Severance
En train de regarder le début de Severance. Y a un petit côté Loki meets The Prisoner (oui je suis vieux, et c'était déjà une ref de vieux quand j'ai regardé cette série… en fait c'était déjà une ref de vieux quand mon père regardait cette série pour m'en parler plus tard).
Ben Stiller, je suis vraiment pas fan de sa carrière comique, et en tant que réalisateur de films c'était bof sans plus. Faut croire qu'il a eu de l'aide entre-temps, parce que le premier épisode était très bien réalisé, avec beaucoup de plans cinématographiques assez intéressants (un jeu sur le fait d'être coincé dans sa vie, un autre sur la symétrie particulière du lieu de travail…).
C'est assez intéressant niveau philo du travail, même si je suis pas encore arrivé au moment où l'on comprend ce qu'est vraiment leur boulot. J'ai quelques idées dessus, mais ça empêche pas la série d'être une très bonne expérience de pensée, qui marche à la fois sur les arguments des pro et des anti travail.
Le décor est magnifique, et sa symbolique s'étend au-delà de la série. Les bureaux de Lumon, c'est en réalité le Bell Labs Holmdel qui, non content d'être le berceau de la radio astronomie, accueille des chercheurs souvent prix Nobel. C'est là qu'étaient développés des systèmes laser, holographiques, de fibre optique, de réalité virtuelle, des supraconducteurs, mais également le système UNIX (base de tous les OS modernes excepté Windows), et donc le langage C (une grosse référence). La ville même était une company town, ces villes américaines qui se développent autour d'une unique industrie où tout le monde travaille. Donc Lumon, et sa ville, reflètent une réalité en utilisant ces lieux de tournage.
J'aime beaucoup le fait que la série se donne le luxe de reposer sur sa cinématographie et son jeu d'acteurs parfois millimétré. Régulièrement, il suffit d'un regard, d'une inflexion presque imperceptible d'un muscle du visage, pour comprendre exactement l'état d'esprit d'un personnage et prévoir la façon dont il va réagir. C'est une série qui se regarde plus qu'elle ne s'écoute. Ce, sans tomber dans le cliché de la série artsy qui ne fait qu'aligner les belles images sans réelle compréhension du sens. Cette cinématographie semble assumée, si l'on en juge par la fin de la saison 2.
J'ai moins apprécié l'enchaînement des épisodes de la seconde saison, alors qu'elle a des épisodes filler (qui se reconnaissent visuellement à l'absence de générique) qui sont les meilleurs de la série. L'histoire y est incroyablement plus développée, notamment dans la profondeur des personnages, et on y dévoile le meilleur qu'un acteur peut offrir (je pense à la performance de John Turturro/Irving par exemple). Mais c'est comme deux albums d'un même groupe de musique : la saison 1 est cohérente de bout en bout, offrant une expérience souvent moindre que les chef d'œuvres de certains épisodes de la saison 2 mais que l'on peut apprécier de façon égale comme un tout.

[Entrées de données recueillies]
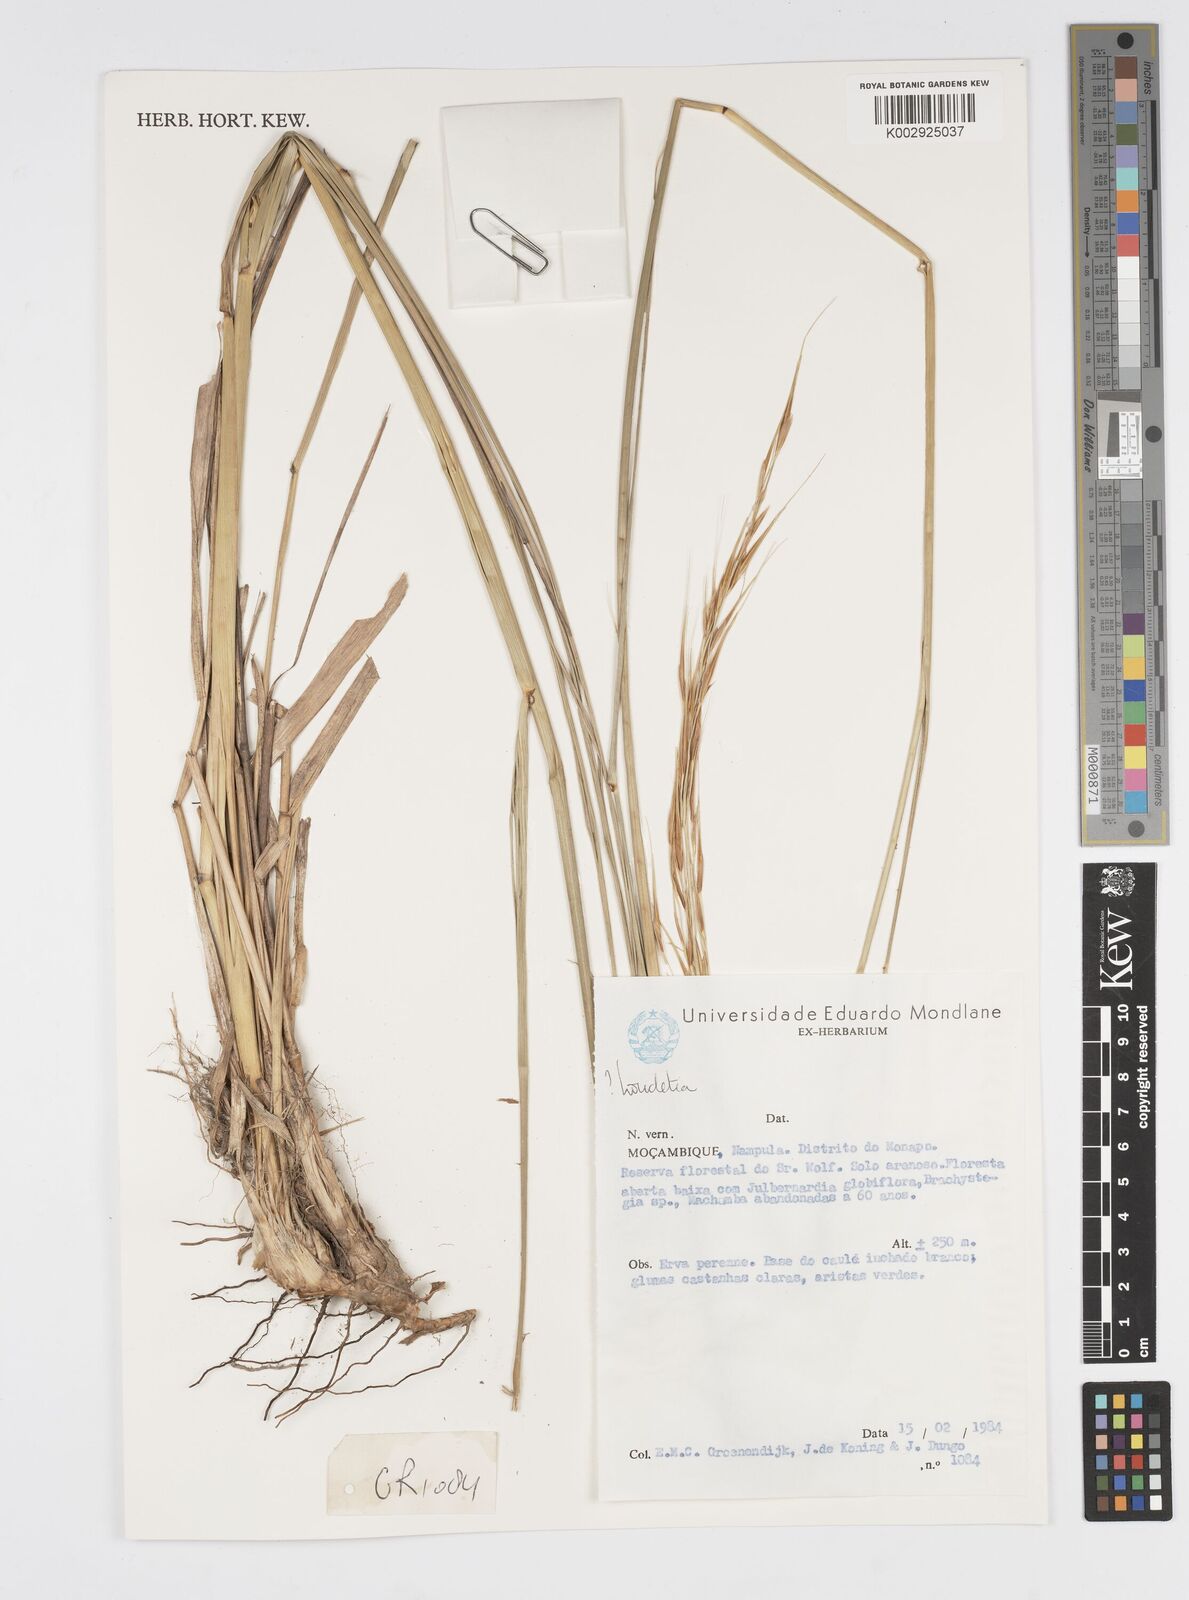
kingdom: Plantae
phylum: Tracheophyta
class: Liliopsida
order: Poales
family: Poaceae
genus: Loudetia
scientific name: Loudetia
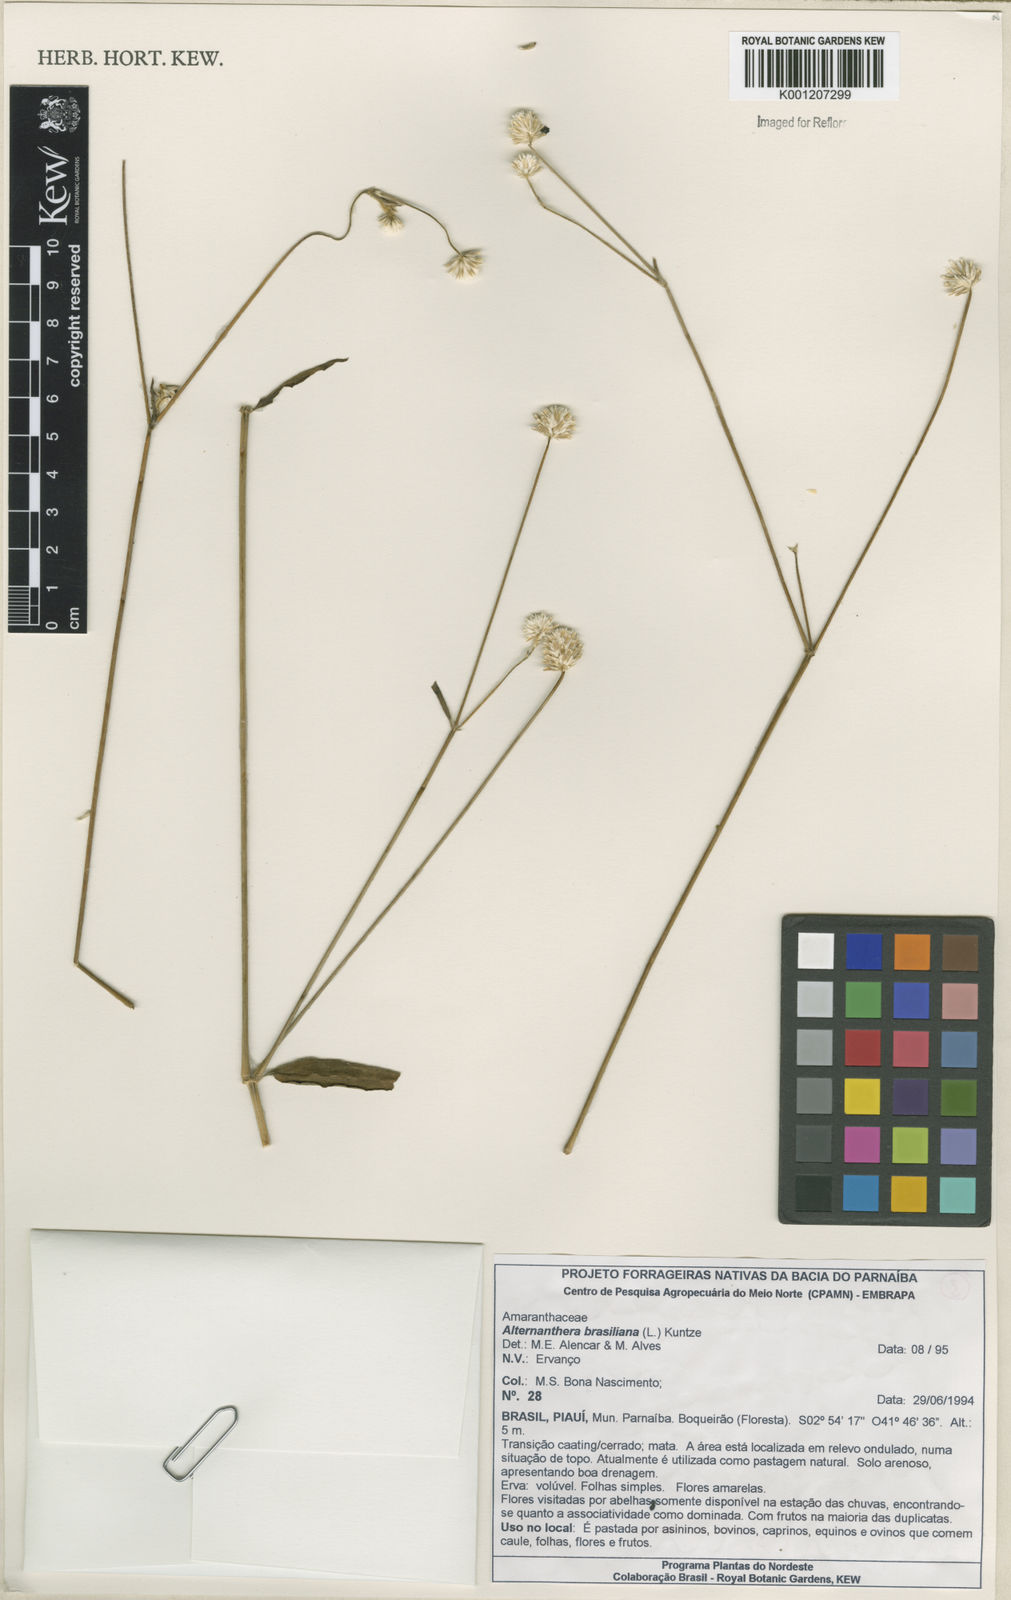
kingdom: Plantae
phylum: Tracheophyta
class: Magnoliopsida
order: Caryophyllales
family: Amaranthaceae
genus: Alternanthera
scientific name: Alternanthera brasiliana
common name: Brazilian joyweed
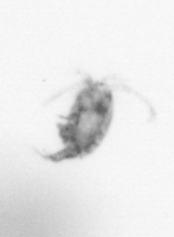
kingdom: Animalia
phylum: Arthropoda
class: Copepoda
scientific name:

## [Consigne 1]
Selon le texte sur Severance, quel lieu réel sert de bureaux de Lumon ?
## [Consigne 2]
Recopiez le passage du texte sur Severance, de « Ben Stiller, je » à « lieu de travail…). ».
Les entrées forment un matériau distinct du texte.

## [Résultat 1]
Le Bell Labs Holmdel.

## [Résultat 2]
Ben Stiller, je suis vraiment pas fan de sa carrière comique, et en tant que réalisateur de films c'était bof sans plus. Faut croire qu'il a eu de l'aide entre-temps, parce que le premier épisode était très bien réalisé, avec beaucoup de plans cinématographiques assez intéressants (un jeu sur le fait d'être coincé dans sa vie, un autre sur la symétrie particulière du lieu de travail…).